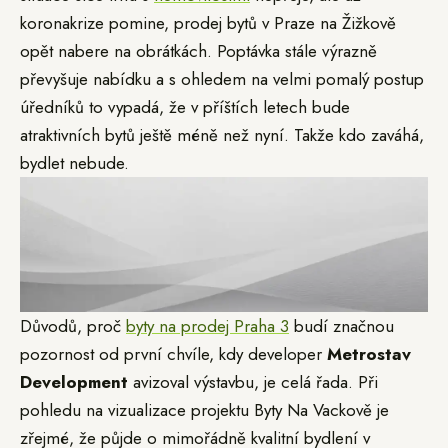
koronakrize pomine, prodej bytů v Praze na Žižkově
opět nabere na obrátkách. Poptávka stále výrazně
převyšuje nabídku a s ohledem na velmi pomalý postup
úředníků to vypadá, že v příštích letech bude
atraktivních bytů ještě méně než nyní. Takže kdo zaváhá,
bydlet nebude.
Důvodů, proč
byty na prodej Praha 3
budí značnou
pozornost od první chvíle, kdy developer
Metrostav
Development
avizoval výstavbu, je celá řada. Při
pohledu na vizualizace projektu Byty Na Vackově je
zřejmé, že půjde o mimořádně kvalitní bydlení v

========================================================================

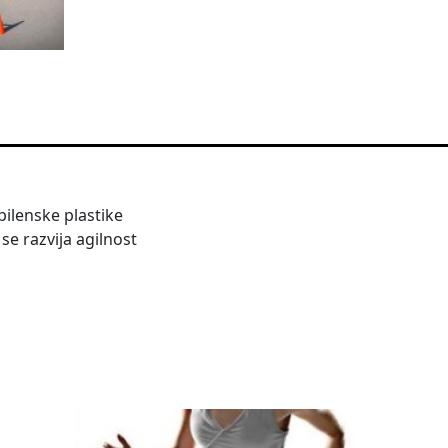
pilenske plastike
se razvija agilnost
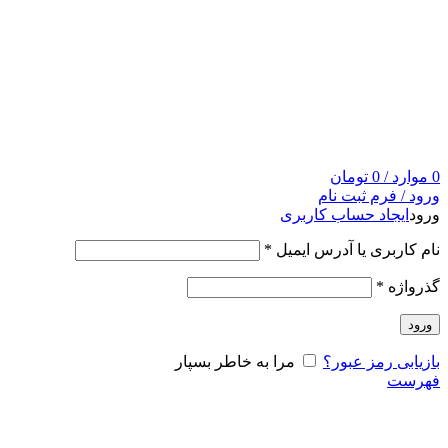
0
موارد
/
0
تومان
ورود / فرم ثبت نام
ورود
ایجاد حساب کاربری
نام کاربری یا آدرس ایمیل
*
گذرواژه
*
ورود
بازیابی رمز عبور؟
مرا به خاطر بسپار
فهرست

========================================================================

* [EXERCISE INSTRUCTIONS]: Find every line in the records that contains the word "prodej", and copy each of those lines in full.

* [EXERCISE ANSWER]:
koronakrize pomine, prodej bytů v Praze na Žižkově
byty na prodej Praha 3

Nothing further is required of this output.